Retirees, LGBT and Metaphysics
Palm Springs is still hot. It’s still a center for the LGBT community. And in the past ten years, it has developed a vibrant new age scene. Not only are there cool outdoor restaurants, golf courses and low slung hotels hidden behind walls and hedges, but now there are also yoga studios and psychics and meditation centers. The new age community is thriving.
The statistics we provide are rounded to account for change in both the geography and the demographics.
Elevation: ~450-500 feet
Precipitation: ~5″ per year (on the high end)
Average high: 89 F, Low: 63 F
Population: ~47,000 (2016)
Median age: ~53
Male: ~57%. Female: ~43%
LGBT: Estimates vary drastically. Some have it at 10% while Gay Palm Springs, a website for the local gay community, estimates it at 50%. Regardless of the number, Palm Springs has one of the highest LGBT population densities in the world. Larger than West Hollywood, Venice Beach and Key West. The influence is strong. If you want to see a man dressed as a woman dressed as Santa Claus, this, we can confirm, is the place.
The Coachella Valley was one of the first areas to fully embrace wind power. It was very unNIMBY of Palm Springs. The stretch of I-10 heading into the valley is a sea of white stalks of windmills, rising on up the hills like waves. As one of the first such farms, you can get a history of windmills simply by looking at the various styles. As with the lake effect issues concerning large solar farms, wind farms appear to be raptor traps.
In the valley between Joshua Tree and Mount San Jacinto, Palm Springs sits on an aquifer. And they use plenty of water. Bob Hope, his Desert Classic golf tournament and the creation of sprawling resorts with large pools and lush golf courses expanded the resort town to the east, into Rancho Mirage and Palm Desert and La Quinta.

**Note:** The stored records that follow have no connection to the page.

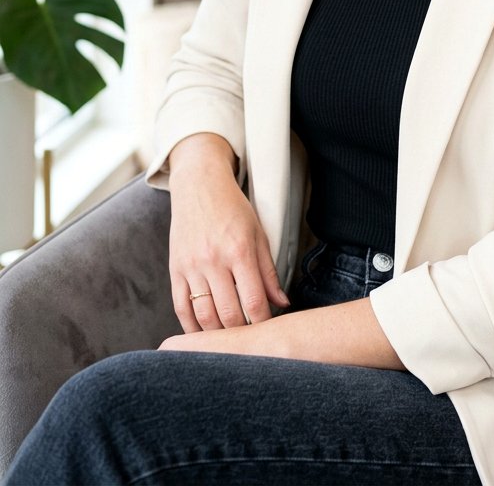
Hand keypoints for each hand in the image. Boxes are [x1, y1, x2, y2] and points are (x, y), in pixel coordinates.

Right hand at [167, 133, 288, 333]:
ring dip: (217, 336)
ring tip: (229, 342)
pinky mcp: (175, 269)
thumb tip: (282, 303)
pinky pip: (180, 307)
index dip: (262, 322)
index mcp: (239, 250)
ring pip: (204, 316)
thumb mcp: (258, 234)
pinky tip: (202, 336)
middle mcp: (214, 260)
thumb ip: (269, 271)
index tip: (268, 332)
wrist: (199, 186)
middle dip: (242, 333)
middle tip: (250, 342)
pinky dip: (191, 327)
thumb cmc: (233, 209)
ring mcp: (192, 266)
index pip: (253, 300)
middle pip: (228, 313)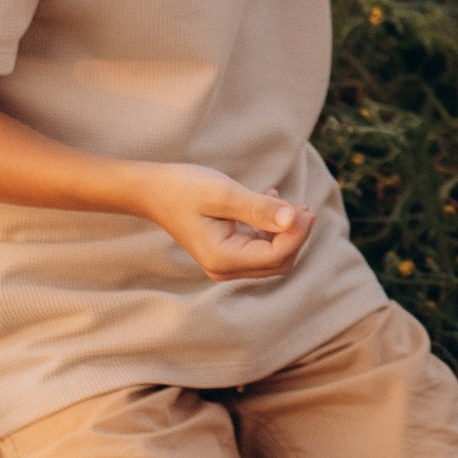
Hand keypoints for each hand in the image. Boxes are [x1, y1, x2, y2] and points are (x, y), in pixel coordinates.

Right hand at [139, 163, 315, 282]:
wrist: (152, 190)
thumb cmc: (184, 188)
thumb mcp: (223, 194)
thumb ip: (258, 208)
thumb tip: (294, 219)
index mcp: (223, 259)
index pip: (276, 256)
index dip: (297, 235)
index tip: (306, 208)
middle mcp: (224, 269)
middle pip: (278, 262)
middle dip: (295, 236)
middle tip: (303, 206)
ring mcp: (224, 264)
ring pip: (271, 257)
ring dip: (285, 232)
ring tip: (290, 202)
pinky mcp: (225, 253)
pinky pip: (258, 248)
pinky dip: (271, 229)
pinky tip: (270, 202)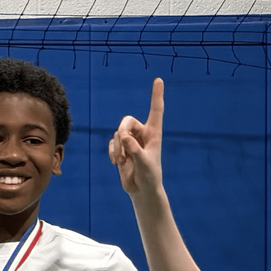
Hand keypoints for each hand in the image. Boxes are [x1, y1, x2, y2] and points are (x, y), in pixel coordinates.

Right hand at [109, 78, 164, 197]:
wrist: (142, 189)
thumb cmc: (149, 176)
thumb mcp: (144, 163)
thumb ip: (135, 150)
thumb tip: (124, 137)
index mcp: (154, 134)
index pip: (156, 110)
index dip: (156, 95)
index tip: (158, 80)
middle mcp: (142, 134)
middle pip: (127, 121)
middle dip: (122, 131)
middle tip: (123, 144)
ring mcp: (131, 141)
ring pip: (118, 133)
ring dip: (117, 146)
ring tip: (121, 161)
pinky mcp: (121, 149)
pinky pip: (112, 142)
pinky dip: (112, 151)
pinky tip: (116, 162)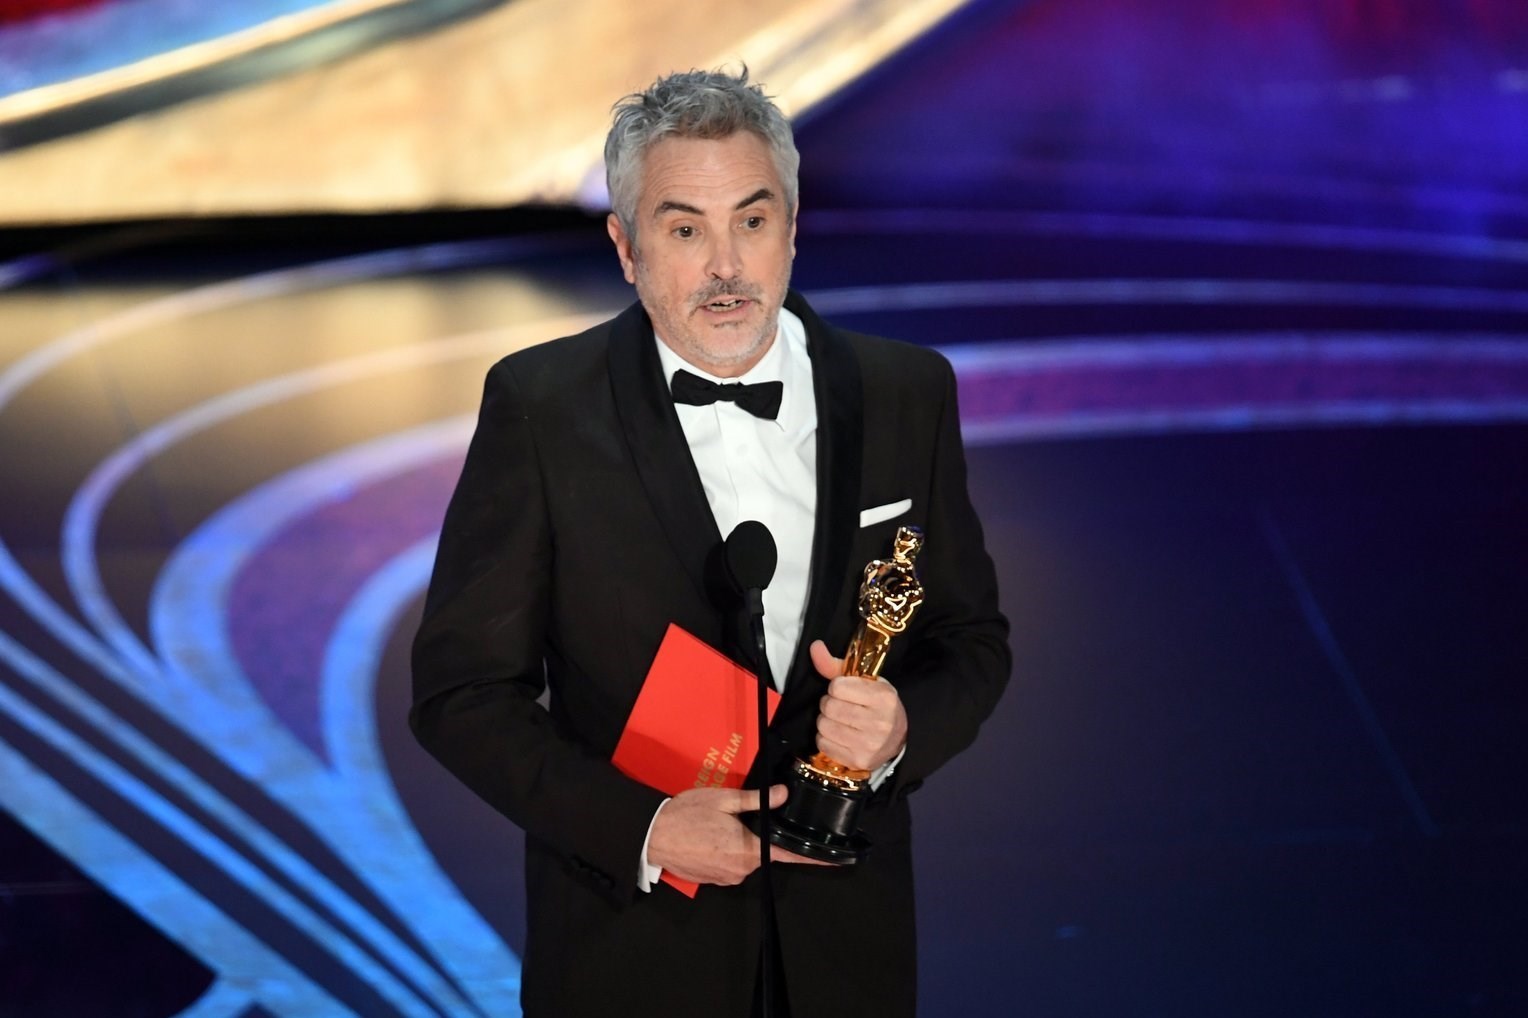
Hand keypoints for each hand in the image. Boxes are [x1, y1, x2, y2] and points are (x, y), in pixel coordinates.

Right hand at [647, 785, 825, 884]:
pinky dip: (727, 852)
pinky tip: (710, 838)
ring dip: (740, 844)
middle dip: (758, 836)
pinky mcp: (714, 880)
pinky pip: (730, 865)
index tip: (831, 860)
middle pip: (764, 853)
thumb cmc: (686, 815)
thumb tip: (783, 794)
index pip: (788, 856)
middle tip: (738, 817)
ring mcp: (726, 878)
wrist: (653, 836)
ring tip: (717, 826)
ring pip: (746, 859)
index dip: (810, 858)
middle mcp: (740, 869)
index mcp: (748, 850)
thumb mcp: (723, 800)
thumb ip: (756, 800)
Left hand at [809, 639, 907, 771]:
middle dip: (829, 704)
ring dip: (825, 721)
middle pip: (828, 707)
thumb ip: (836, 665)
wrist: (899, 738)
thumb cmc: (877, 705)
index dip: (836, 687)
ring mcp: (869, 745)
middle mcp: (879, 722)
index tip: (845, 691)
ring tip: (839, 720)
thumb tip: (815, 646)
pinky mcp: (858, 761)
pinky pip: (823, 744)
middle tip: (840, 706)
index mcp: (883, 698)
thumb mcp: (865, 682)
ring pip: (823, 726)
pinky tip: (839, 735)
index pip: (837, 687)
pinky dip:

Much of the spirituality comes from the connection to nature. The strand through downtown is at the base of the San Jacinto mountains. You can see them easily. In the valley between Joshua Tree and Idyllwild, the
The Coachella Valley, in which Palm Springs sits, stretches from Banning to Indio before it spreads out into the Salton Sea and a slew of rural desert towns surviving primarily on irrigated agriculture. The valley widens and spreads until it hits the Gulf of California in Mexico.
The San Jacinto Mountains to the west form a moisture block. No part of Southern California would be considered rainy, but the mountains catch what does come in off the coast. For this reason Idyllwild has significantly more precipitation than the towns on the desert side.